Segment Start: ENTRIES SUPPLIED

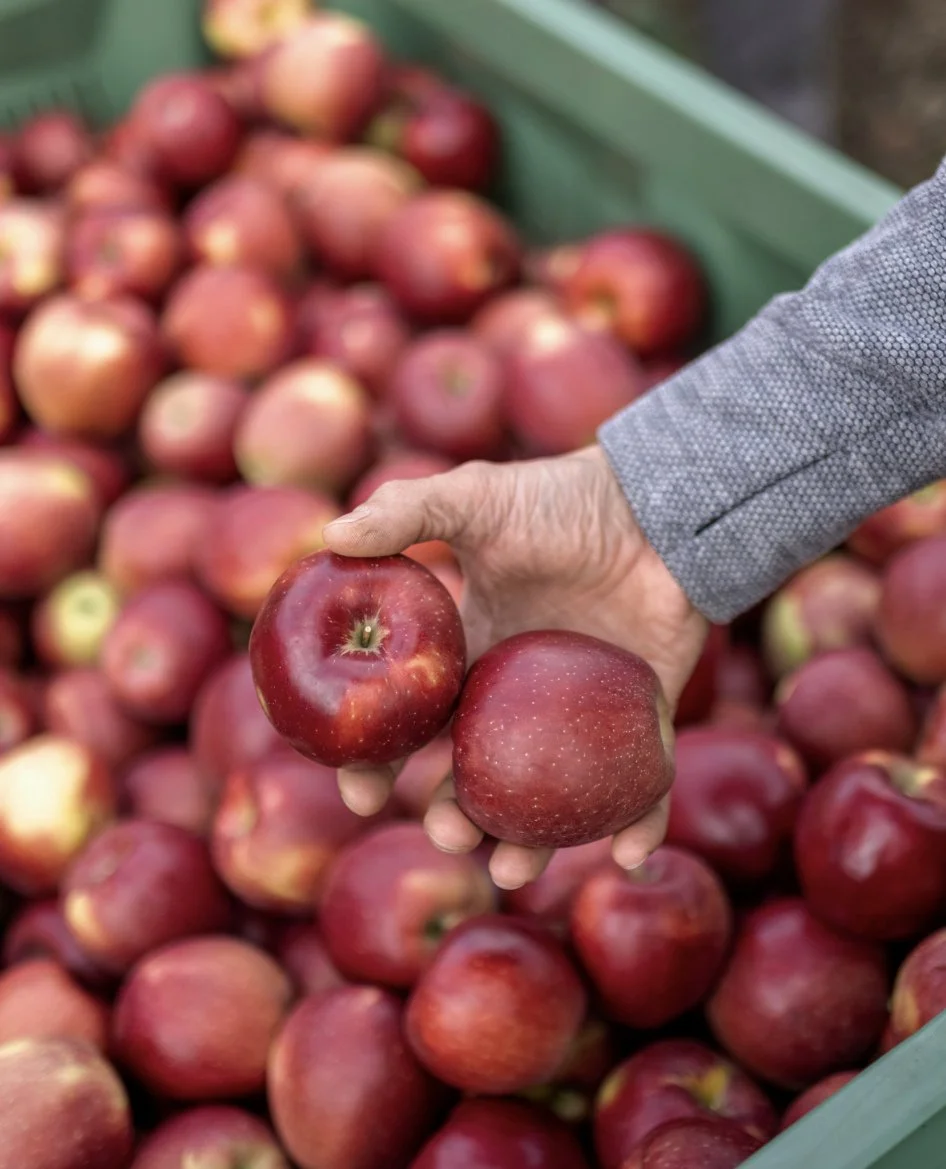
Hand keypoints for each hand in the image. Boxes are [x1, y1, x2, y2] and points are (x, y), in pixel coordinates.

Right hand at [323, 444, 707, 889]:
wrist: (655, 506)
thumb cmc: (560, 501)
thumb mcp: (475, 498)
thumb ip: (405, 513)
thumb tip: (327, 536)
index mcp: (467, 657)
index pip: (410, 723)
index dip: (378, 760)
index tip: (359, 793)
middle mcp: (514, 697)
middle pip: (471, 777)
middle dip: (449, 818)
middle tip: (447, 833)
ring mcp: (577, 714)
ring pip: (544, 799)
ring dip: (526, 844)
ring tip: (512, 867)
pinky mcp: (642, 720)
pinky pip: (641, 787)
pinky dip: (639, 825)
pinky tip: (627, 852)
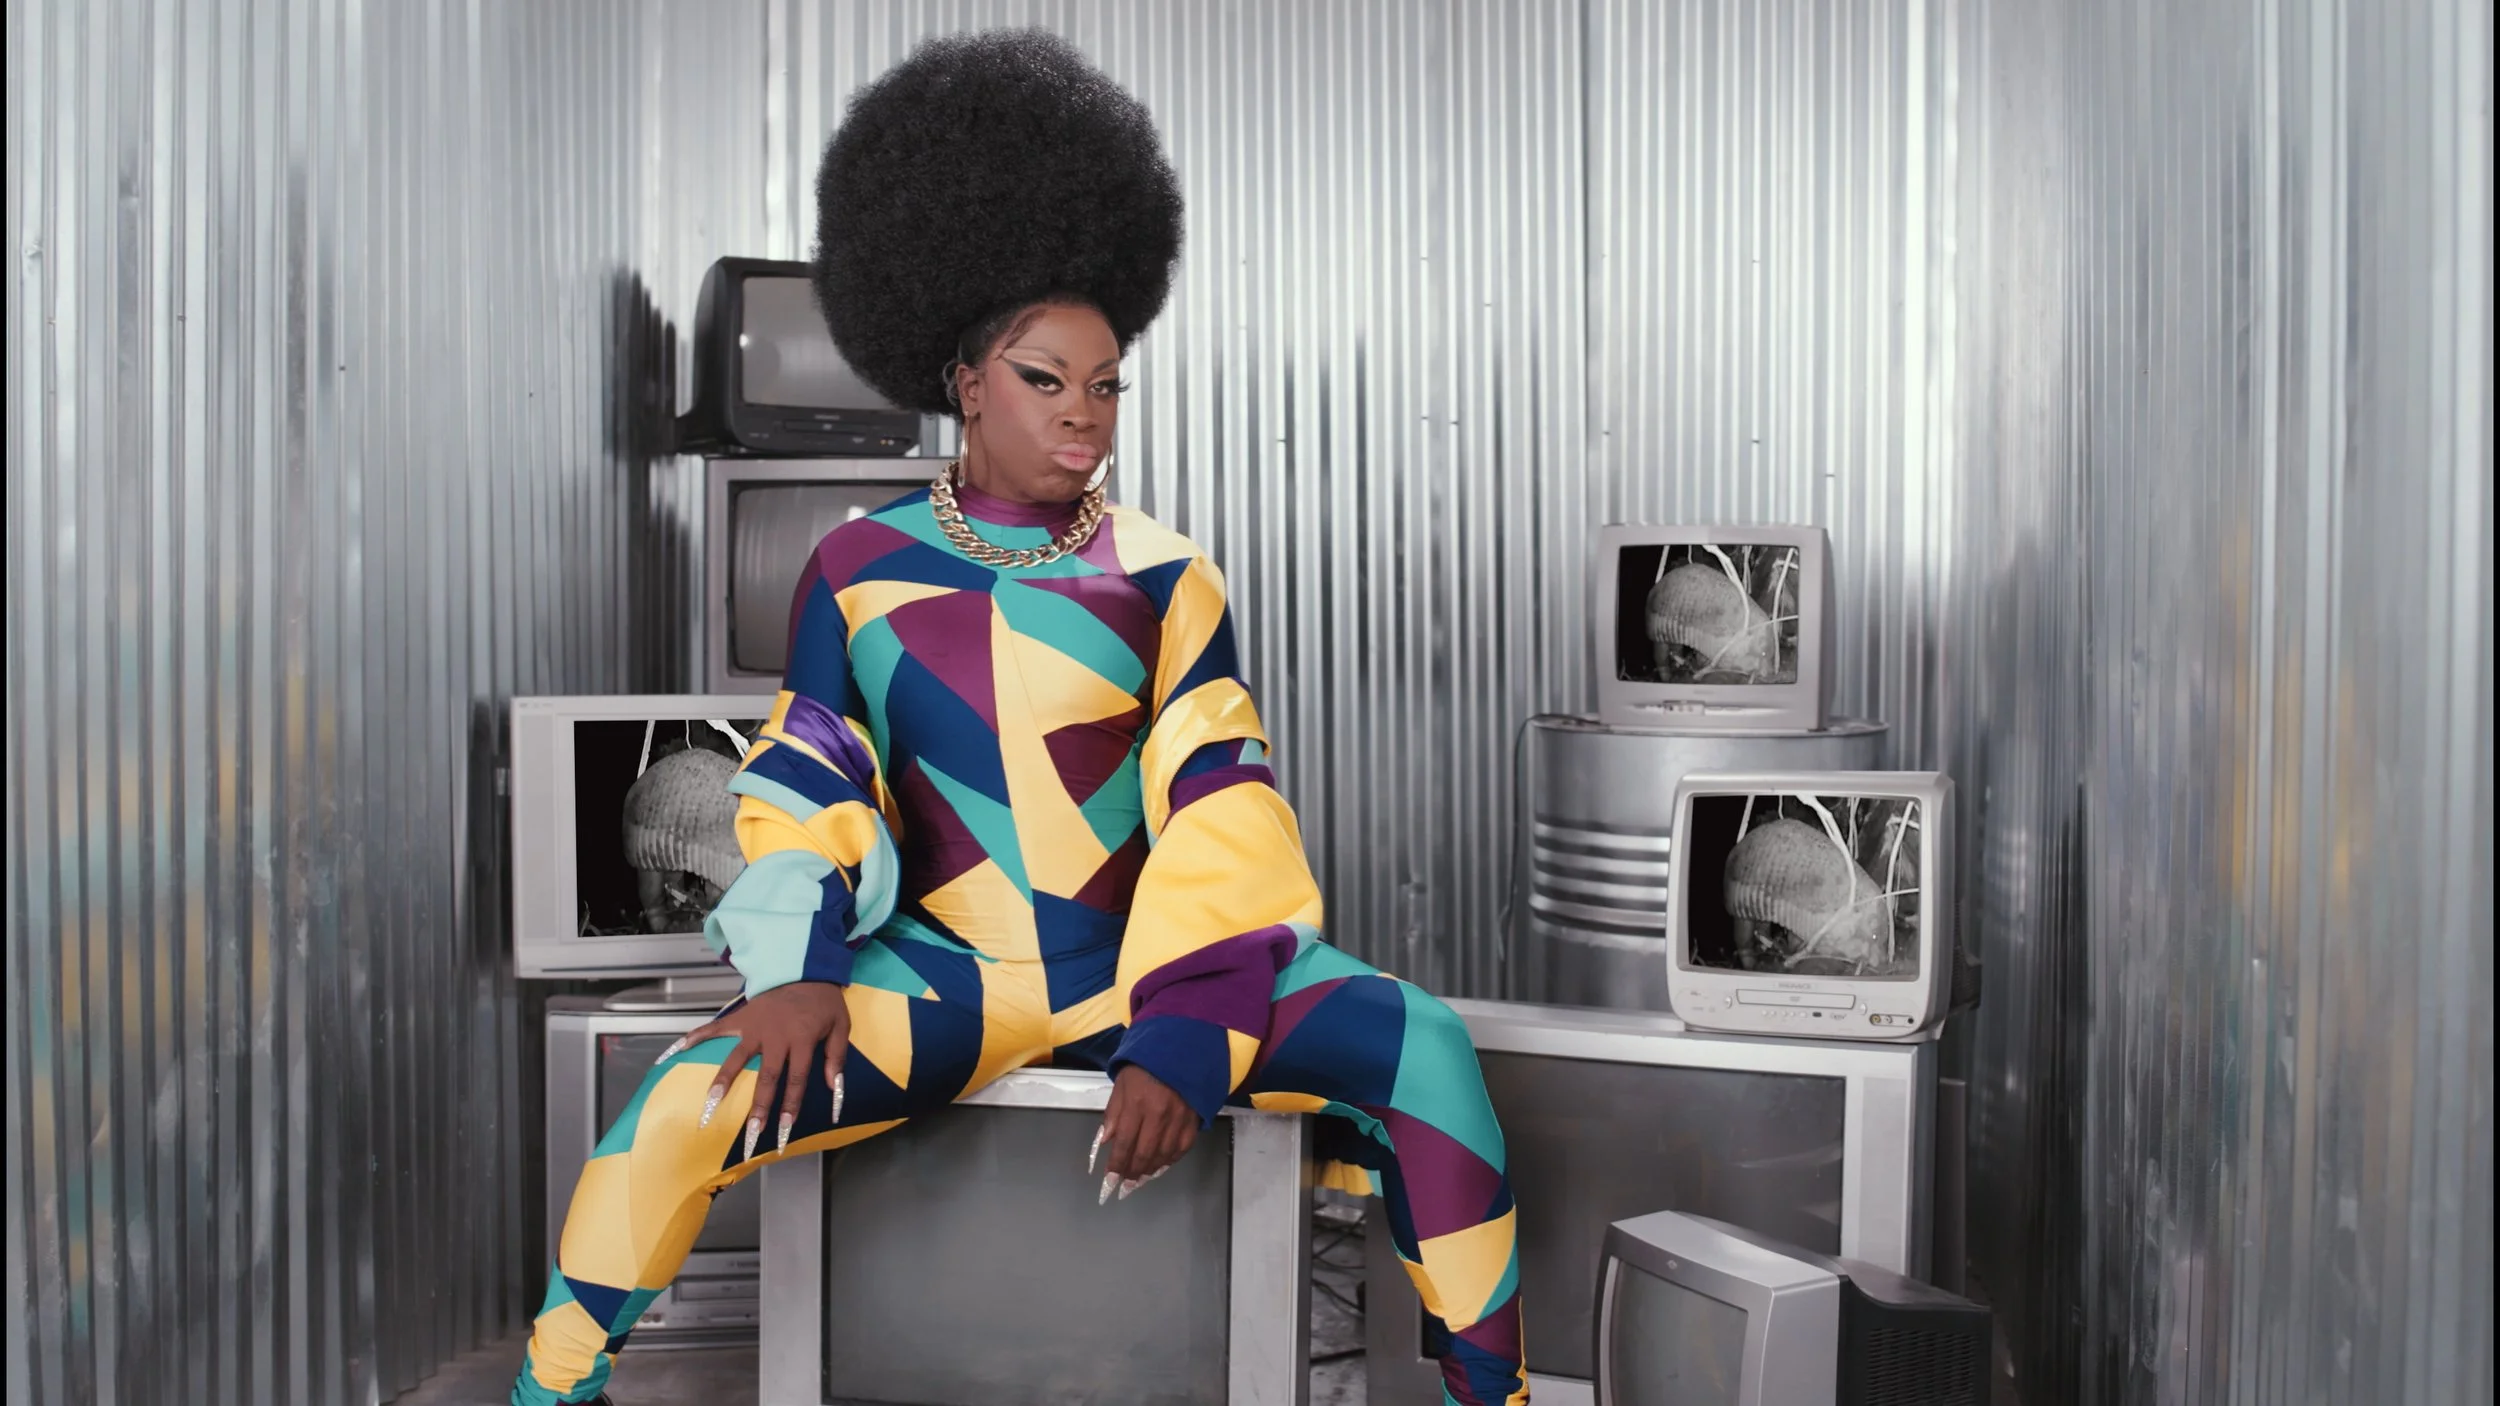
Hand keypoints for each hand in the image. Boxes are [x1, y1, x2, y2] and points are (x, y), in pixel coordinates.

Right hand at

Segment End: ENTRIES SUPPLIED

» PROBLEM DESCRIPTION
The records above are to be repeated word for word, with the pictures omitted.

» RESULT BELOW
Hand keypoints for each hand in the image. Boxes are [x1, y1, x2, y2] and points are (x, y), in pixel coordinates.

Right hand at [323, 444, 707, 889]:
wrist: (655, 506)
thumb cmc: (560, 501)
thumb mcp: (475, 498)
thumb ip: (405, 513)
thumb tip: (327, 536)
index mcp: (467, 657)
index pip: (410, 723)
index dip: (378, 760)
index tip: (359, 793)
middle mcp: (514, 697)
middle pip: (471, 777)
middle dip: (449, 818)
middle tip: (447, 833)
ring mcp: (577, 714)
ring pip: (544, 799)
ring dip: (526, 844)
ring tip: (512, 867)
pinky mcp: (642, 720)
pinky pip: (641, 787)
pinky dip: (639, 825)
pinky tip: (627, 852)
Hand keypoints for each hand in the image. Boxes are [x1, y1, x2, y2] and points are (x, y), in pixel coordinates.

Right hand at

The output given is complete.